Please output every line of the material as it stands, without the pictures.

#### TASK INPUT:
☆ ☆ ☆ ☆
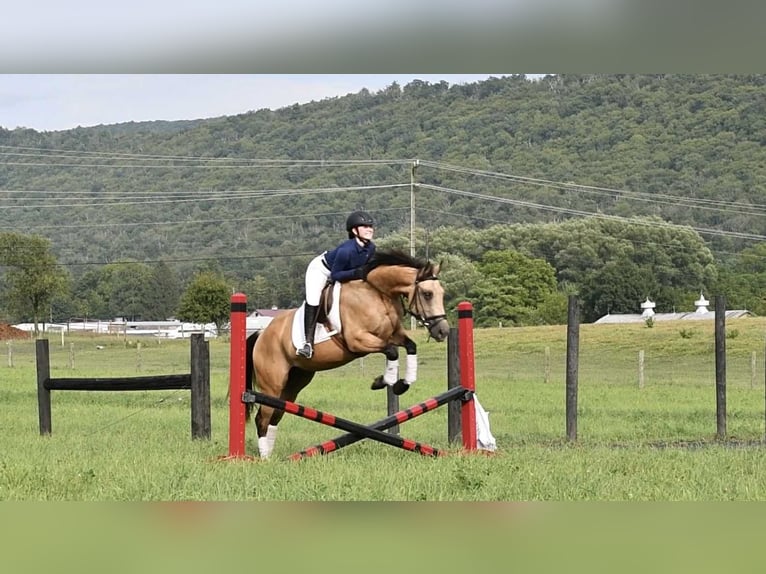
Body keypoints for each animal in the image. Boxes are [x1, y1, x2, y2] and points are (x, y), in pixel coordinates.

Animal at [244, 249, 450, 458]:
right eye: (427, 294)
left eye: (442, 293)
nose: (443, 331)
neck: (378, 294)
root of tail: (262, 335)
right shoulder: (358, 341)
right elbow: (392, 352)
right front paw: (384, 381)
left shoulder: (393, 336)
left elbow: (410, 347)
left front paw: (402, 384)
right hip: (273, 384)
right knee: (262, 418)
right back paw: (264, 458)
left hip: (294, 383)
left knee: (274, 417)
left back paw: (272, 456)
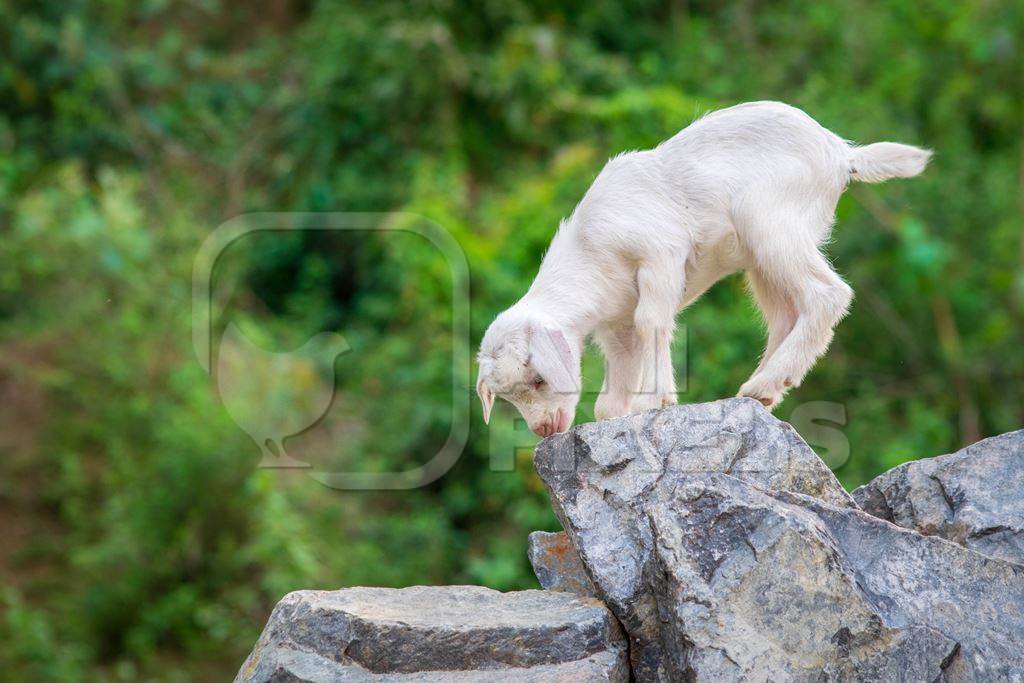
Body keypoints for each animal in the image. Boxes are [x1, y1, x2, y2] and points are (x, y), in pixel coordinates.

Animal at [473, 98, 929, 436]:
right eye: (510, 396)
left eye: (538, 379)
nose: (545, 430)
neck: (589, 253)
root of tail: (842, 153)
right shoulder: (616, 325)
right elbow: (615, 382)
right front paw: (619, 415)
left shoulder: (659, 255)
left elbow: (652, 320)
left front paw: (655, 400)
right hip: (762, 256)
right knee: (784, 315)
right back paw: (759, 392)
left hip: (772, 224)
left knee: (828, 294)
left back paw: (765, 382)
☆ ☆ ☆ ☆
#### RESPONSE TO THE TASK:
Body keypoints for each animal in the image. Boxes are [x1, y1, x2, y2] and points are (x, y), in pixel coordinates.

Animal at [244, 249, 450, 458]:
right eye: (427, 294)
left eye: (442, 293)
nose: (443, 331)
neck: (378, 294)
root of tail: (262, 335)
right shoulder: (358, 341)
right elbow: (392, 352)
right front paw: (384, 381)
left shoulder: (393, 336)
left elbow: (410, 347)
left front paw: (402, 384)
right hip: (273, 384)
right knee: (262, 418)
right back paw: (264, 458)
left hip: (294, 383)
left knee: (274, 417)
left back paw: (272, 456)
Body keypoints for each animal in the image. Boxes are [x1, y1, x2, y2] and points are (x, y), in pixel coordinates.

Animal at [473, 98, 929, 436]:
right eye: (510, 396)
left eye: (538, 379)
nose: (545, 430)
neck: (589, 253)
root of tail: (842, 153)
right shoulder: (616, 325)
right elbow: (615, 382)
right front paw: (619, 415)
left shoulder: (659, 255)
left elbow: (652, 320)
left front paw: (655, 400)
right hip: (762, 256)
right knee: (784, 315)
right back paw: (759, 392)
left hip: (772, 224)
left knee: (828, 294)
left back paw: (765, 382)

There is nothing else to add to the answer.